Update the part of the NIHSS text that opens with "The effectiveness and" and closes with "ineligible for tPA treatment.", replacing "physicians" with "clinicians".

Extract ▸
■ ■ ■ ■ ■ ■ ■
The effectiveness and risk of tPA is strongly correlated with the delay between stroke onset and tPA delivery ("door-to-needle time"). Current standards recommend for tPA to be delivered within 4,5 hours of onset, while best results occur when treatment is delivered within 90 minutes of onset.

Since the NIHSS has been established as a quick and consistent quantifier of stroke severity, many physicians have looked to NIHSS scores as indicators for tPA treatment. This rapid assessment of stroke severity is targeted to reduce delay of tPA treatment. While some clinical trials have used minimum and maximum NIHSS scores to determine eligibility for acute treatment such as tPA, guidelines such as those from the American Heart Association / American Stroke Association urge against NIHSS scores being used as the sole reason for declaring a patient as ineligible for tPA treatment.

===NIHSS structure===
In an effort to produce a complete neurological assessment the NIHSS was developed after extensive research and multiple iterations. The goal of the NIHSS was to accurately measure holistic neurological function by individually testing specific abilities. NIHSS total score is based on the summation of 4 factors. These factors are left and right motor function and left and right cortical function. The NIHSS assesses each of these specific functions by the stroke scale item listed in the chart below.

| Left cortical | Right cortical | Right motor | Left motor |
|---|---|---|---|
| LOC questions | Horizontal eye movement | Right arm motor | Left arm motor |
| LOC commands | Visual fields | Right leg | Left leg |
| Language | Extinction and inattention | Dysarthria |  |
|  | Sensory |  |  |

===Modified National Institutes of Health Stroke Scale (mNIHSS)===
The Modified NIH Stroke Scale (mNIHSS) is a shortened, validated version of the mNIHSS. It has been shown to be equally, if not more, accurate than the longer, older NIHSS. It removes questions 1A, 4, and 7. This makes the mNIHSS shorter and easier to use.

The mNIHSS predicts patients at high risk of hemorrhage if given tissue plasminogen activator (tPA) and which patients are likely to have good clinical outcomes. The mNIHSS has also recently been shown to be taken without seeing the patient, and only using medical records. This potentially improves care while in the emergency room and the hospital, but also facilitates retrospective research.

== Accuracy==
The National Institutes of Health Stroke Scale has been repeatedly validated as a tool for assessing stroke severity and as an excellent predictor for patient outcomes. Severity of a stroke is heavily correlated with the volume of brain affected by the stroke; strokes affecting larger portions of the brain tend to have more detrimental effects. NIHSS scores have been found to be reliable predictors of damaged brain volume, with a smaller NIHSS score indicating a smaller lesion volume.

===Effect of stroke location on NIHSS prediction of stroke severity===
The NIHSS places 7 of the possible 42 points on abilities that require verbal skills; 2 points from the LOC questions, 2 points from LOC commands, and 3 points from the Language item. The NIHSS only awards 2 points for extinction and inattention. Approximately 98% of humans have verbal processing take place in the left hemisphere, indicating that the NIHSS places more value on deficits in the left hemisphere. This results in lesions receiving a higher (worse) score when occurring in the left hemisphere, compared to lesions of equal size in the right hemisphere. Due to this emphasis, the NIHSS is a better predictor of lesion volume in the strokes occurring within the left cerebral hemisphere.

===NIHSS as predictor of patient outcomes===
The NIHSS has been found to be an excellent predictor of patient outcomes. A baseline NIHSS score greater than 16 indicates a strong probability of patient death, while a baseline NIHSS score less than 6 indicates a strong probability of a good recovery. On average, an increase of 1 point in a patient's NIHSS score decreases the likelihood of an excellent outcome by 17%. However, correlation between functional recovery and NIHSS scores was weaker when the stroke was isolated to the cortex.
■ ■ ■ ■ ■ ■ ■
Data section ▸
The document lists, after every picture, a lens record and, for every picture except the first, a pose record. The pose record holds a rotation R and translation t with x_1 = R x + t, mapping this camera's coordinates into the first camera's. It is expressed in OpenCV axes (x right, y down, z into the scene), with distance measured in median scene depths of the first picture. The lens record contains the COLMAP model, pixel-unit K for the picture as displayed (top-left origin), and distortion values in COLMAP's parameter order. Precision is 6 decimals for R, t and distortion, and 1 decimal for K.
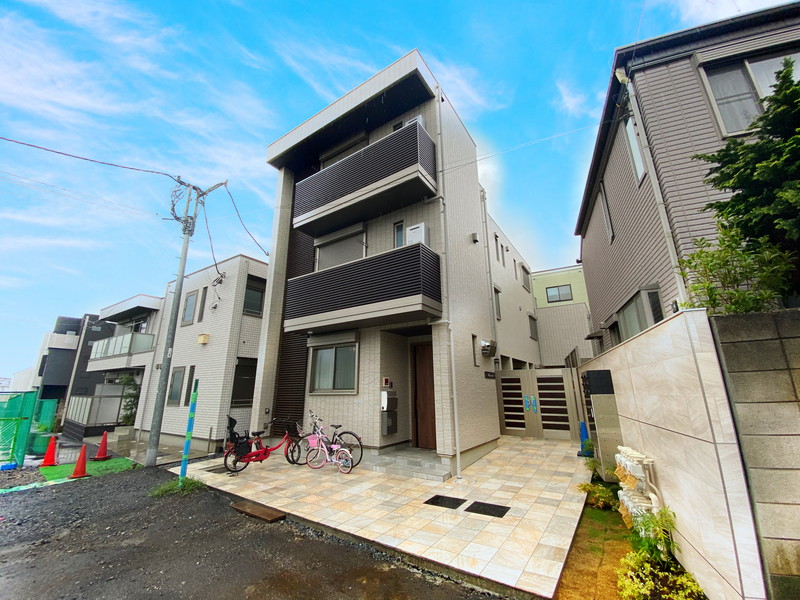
lens RADIAL K [[323.1, 0, 395.9], [0, 323.1, 299.7], [0, 0, 1]] dist [0.021609, -0.018488]
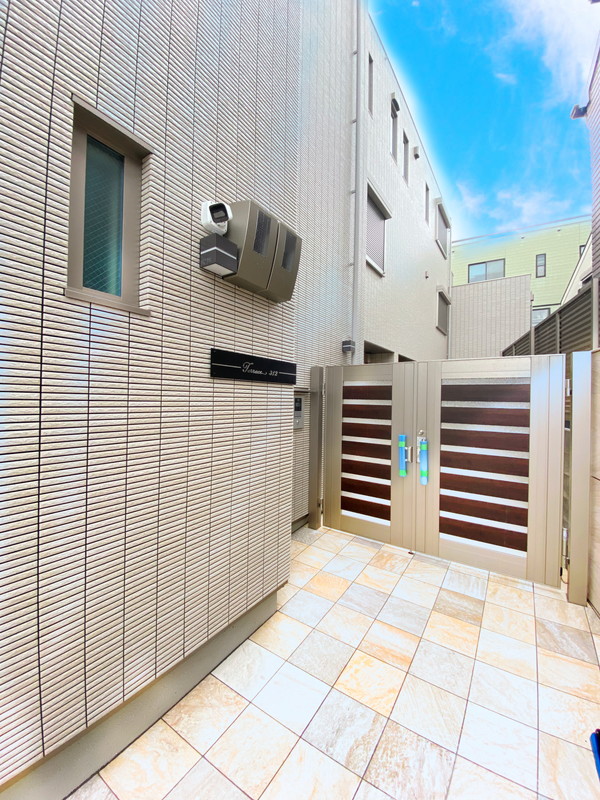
lens RADIAL K [[323.1, 0, 298.2], [0, 323.1, 398.1], [0, 0, 1]] dist [0.021609, -0.018488]
pose [[0.999701, 0.024301, -0.002873, 0.347001], [-0.022686, 0.964393, 0.263498, 0.203006], [0.009174, -0.263354, 0.964656, 0.811357]]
■ ■ ■ ■ ■ ■ ■
The completed task ▸
The effectiveness and risk of tPA is strongly correlated with the delay between stroke onset and tPA delivery ("door-to-needle time"). Current standards recommend for tPA to be delivered within 4,5 hours of onset, while best results occur when treatment is delivered within 90 minutes of onset.

Since the NIHSS has been established as a quick and consistent quantifier of stroke severity, many clinicians have looked to NIHSS scores as indicators for tPA treatment. This rapid assessment of stroke severity is targeted to reduce delay of tPA treatment. While some clinical trials have used minimum and maximum NIHSS scores to determine eligibility for acute treatment such as tPA, guidelines such as those from the American Heart Association / American Stroke Association urge against NIHSS scores being used as the sole reason for declaring a patient as ineligible for tPA treatment.